David Coen, founding Director of the UCL Global Governance Institute (GGI), and I have just published a Commentary in the journal Governance which sets out our initial thoughts on an ambitious new research agenda on global governance. Together with colleagues at UCL and beyond, the GGI is dedicated to advancing a research agenda on global governance which seeks to integrate insights across an theoretically and empirically-rich second generation of scholarship to ground a powerful third generation of global governance scholarship, distinguished by a concern for the complexity and dynamism of global public policy-making and delivery in the 21st century. An extract of the piece follows, the full publication can be viewed here.
Global governance is not working. The rapid development of economic globalization and deepening interdependence of cross-border activity belie the relative absence of governance mechanisms capable of effectively tackling global public policy issues.
From financial regulation to noncommunicable diseases, bio-pathogen containment, and, of course, climate change mitigation, global governance is failing to find solutions. It is imperative that we make progress in understanding blockage and ways through.
A first generation of global governance research, principally in international relations (IR), has focused almost exclusively on formal mechanisms of interstate relations within public multilateral institutions, such as the United Nations and the World Bank.With these structures apparently in gridlock, many observers now regard global governance to be in crisis.

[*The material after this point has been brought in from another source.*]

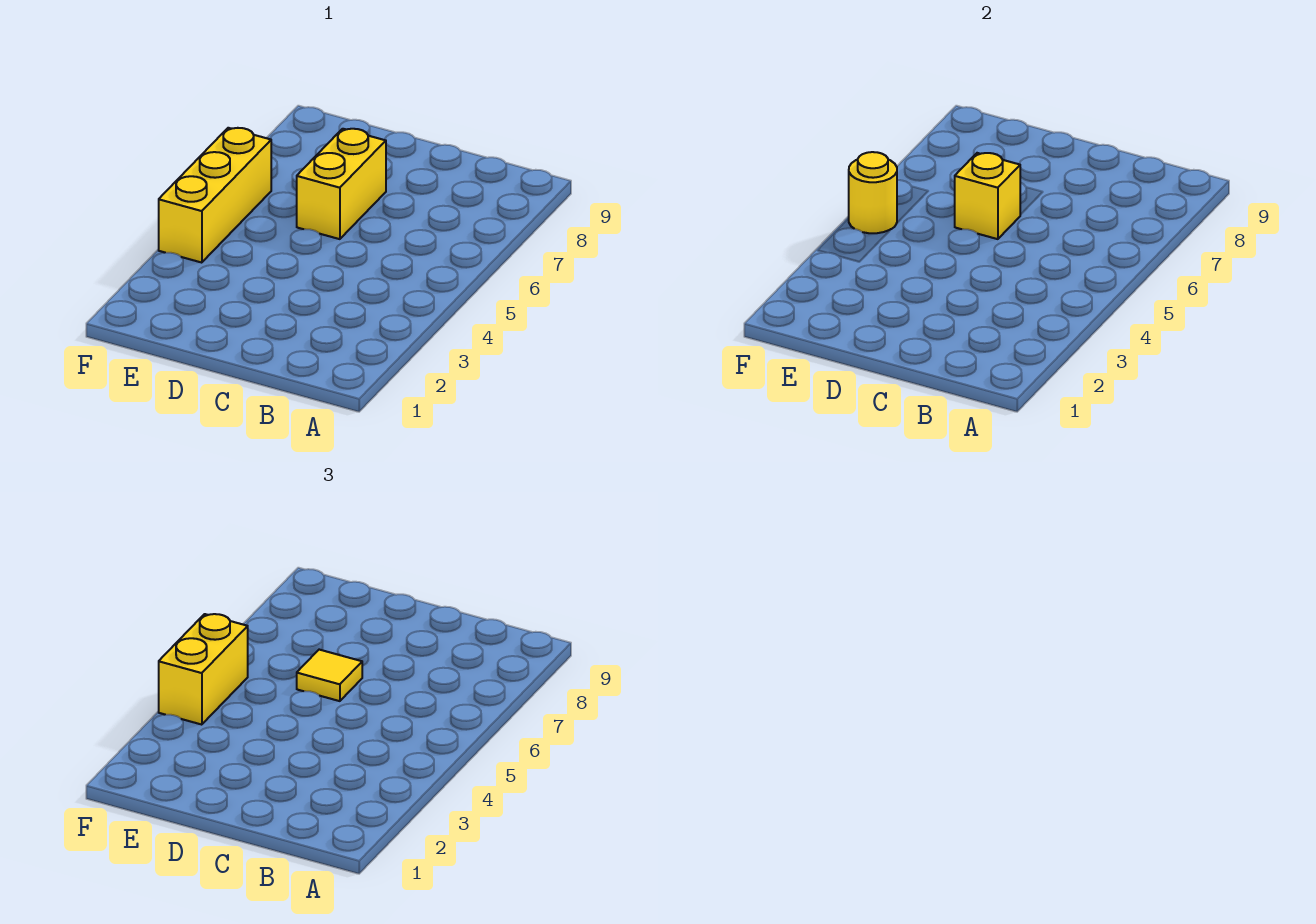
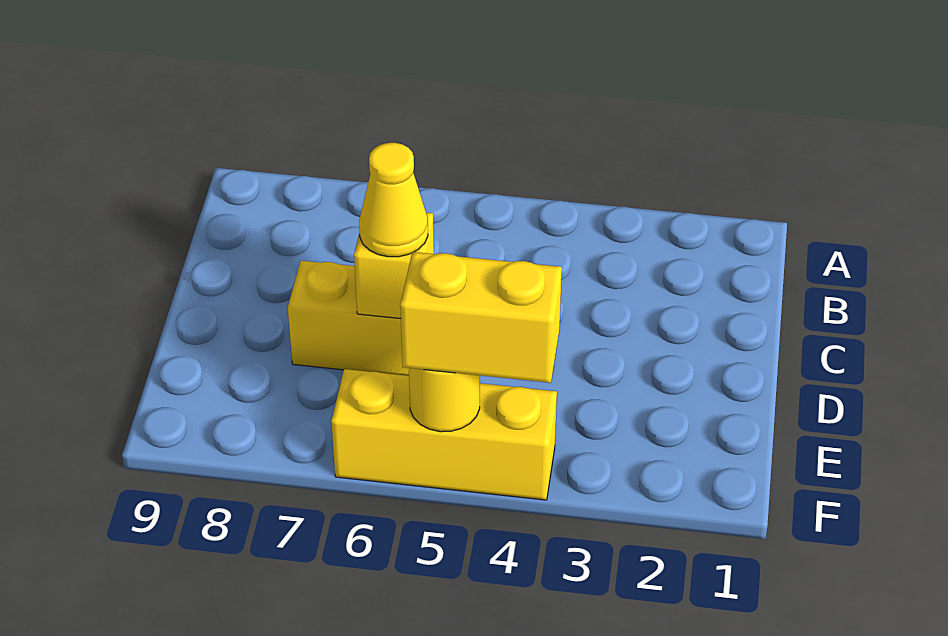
yellow 1x1 tile [297,650,362,701] -> yellow 1x1 cone [359,143,428,257]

However, a second generation of disparate scholarship spanning IR, European Union Public Policy (EPP) and International Law (IL) has begun to investigate new forms of public and private global governance as a response to the limitations faced by states in tackling pressing transboundary challenges.
IR itself epitomizes this rebellion against old orthodoxies, having decisively shifted away in recent years from international relations to world politics, defined not simply by anarchic system structures, but also by an infrastructure built on liberal principles and the presence of diverse social forces.
We argue here that integration across this theoretically and empirically rich second generation of scholarship can ground a powerful third generation of global governance research, distinguished by a concern for the complexity and dynamism of global public policymaking and delivery in the new century.